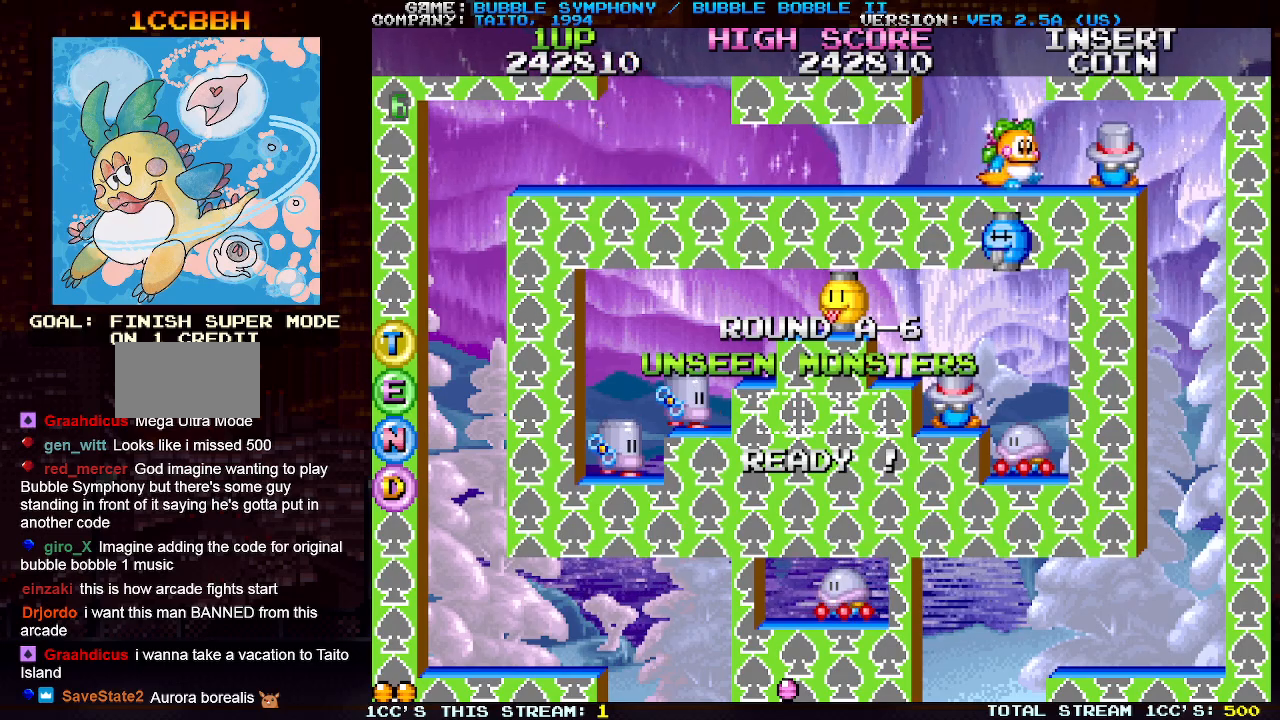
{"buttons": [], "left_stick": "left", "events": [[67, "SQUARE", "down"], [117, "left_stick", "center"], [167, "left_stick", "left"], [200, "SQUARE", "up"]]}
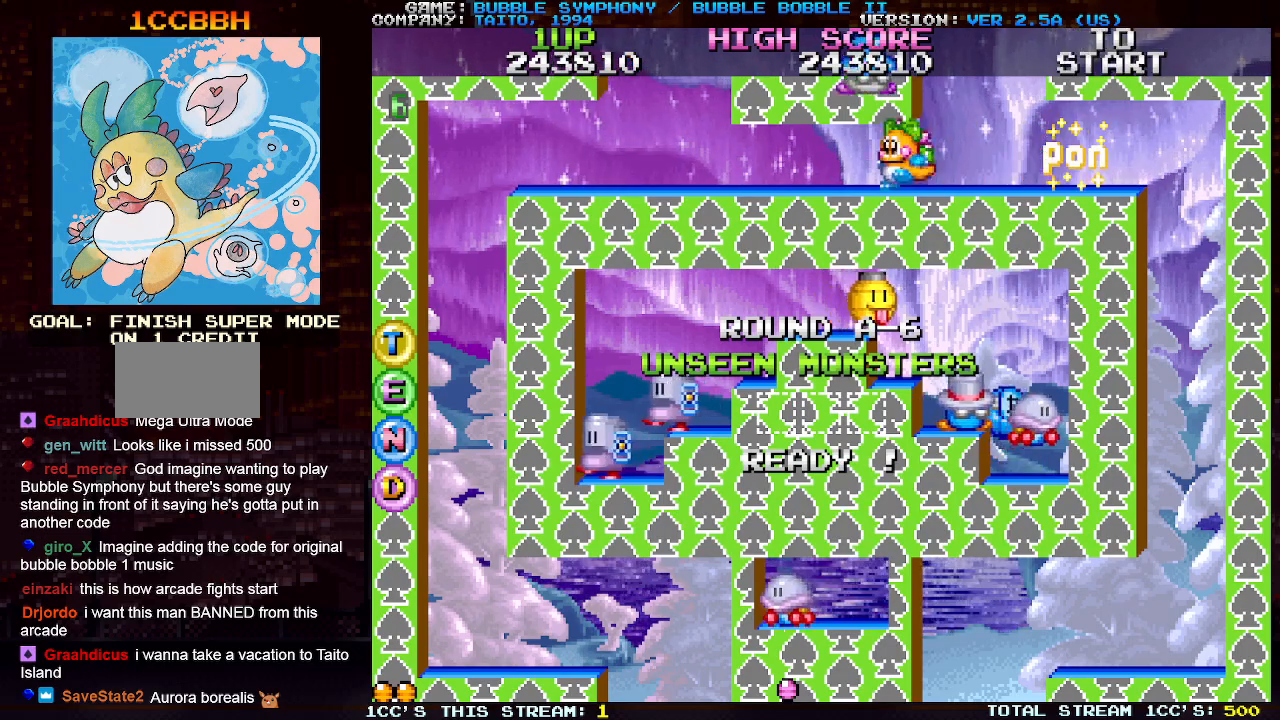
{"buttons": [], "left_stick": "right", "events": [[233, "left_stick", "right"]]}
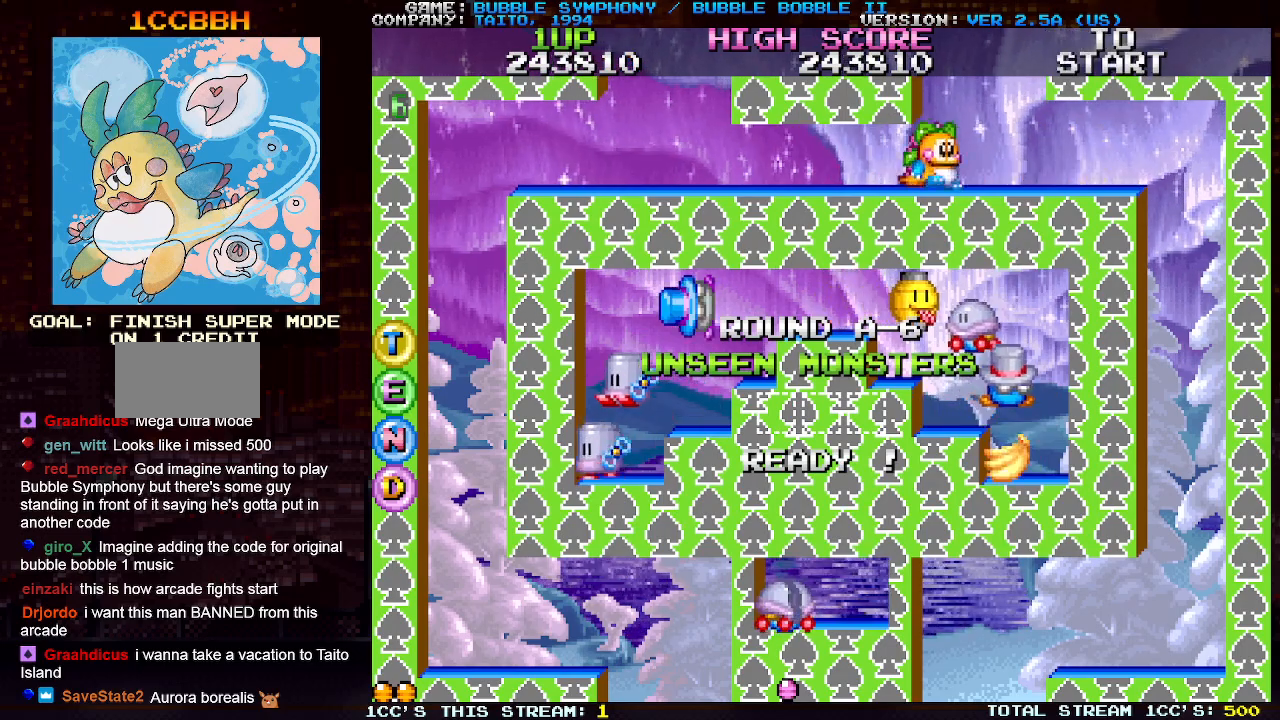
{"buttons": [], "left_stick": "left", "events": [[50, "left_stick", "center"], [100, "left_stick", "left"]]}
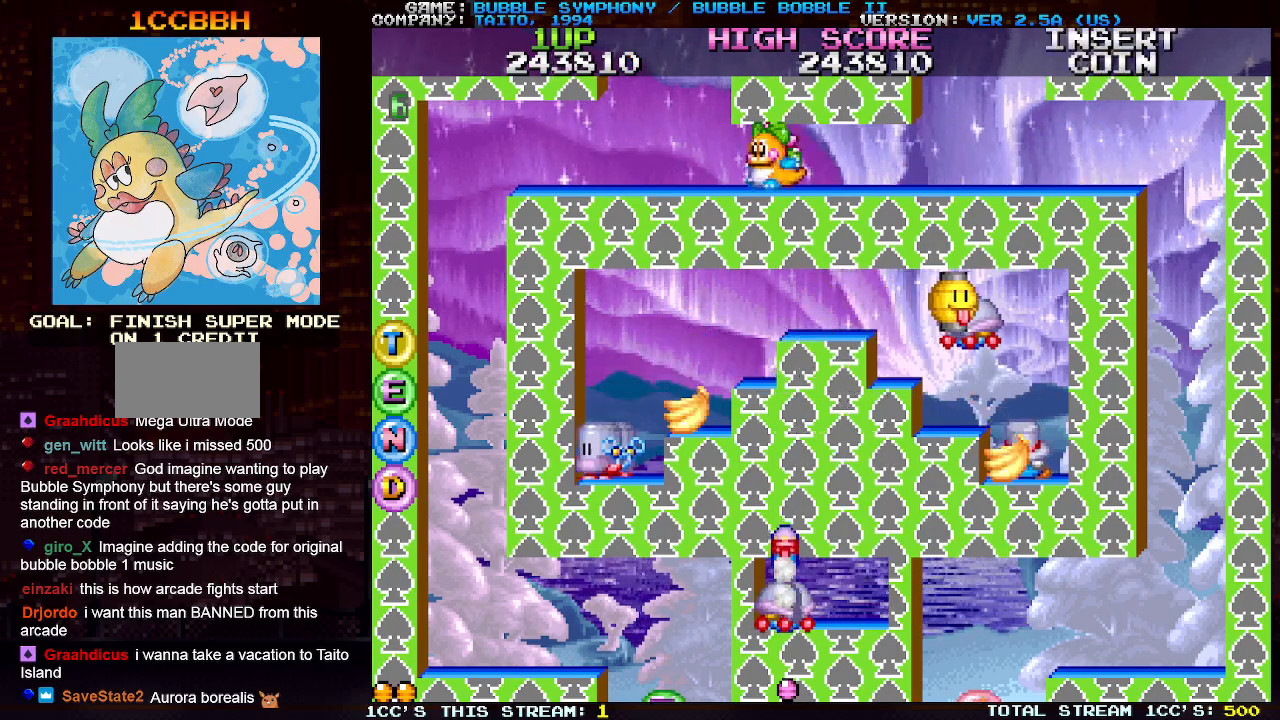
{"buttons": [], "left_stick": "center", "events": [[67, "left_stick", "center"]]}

ACTIVITY: Nothing but the pictures should be left out when the listing is repeated exactly.

PROBLEM SOLUTION:
{"buttons": [], "left_stick": "left", "events": [[67, "SQUARE", "down"], [117, "left_stick", "center"], [167, "left_stick", "left"], [200, "SQUARE", "up"]]}
{"buttons": [], "left_stick": "right", "events": [[233, "left_stick", "right"]]}
{"buttons": [], "left_stick": "left", "events": [[50, "left_stick", "center"], [100, "left_stick", "left"]]}
{"buttons": [], "left_stick": "center", "events": [[67, "left_stick", "center"]]}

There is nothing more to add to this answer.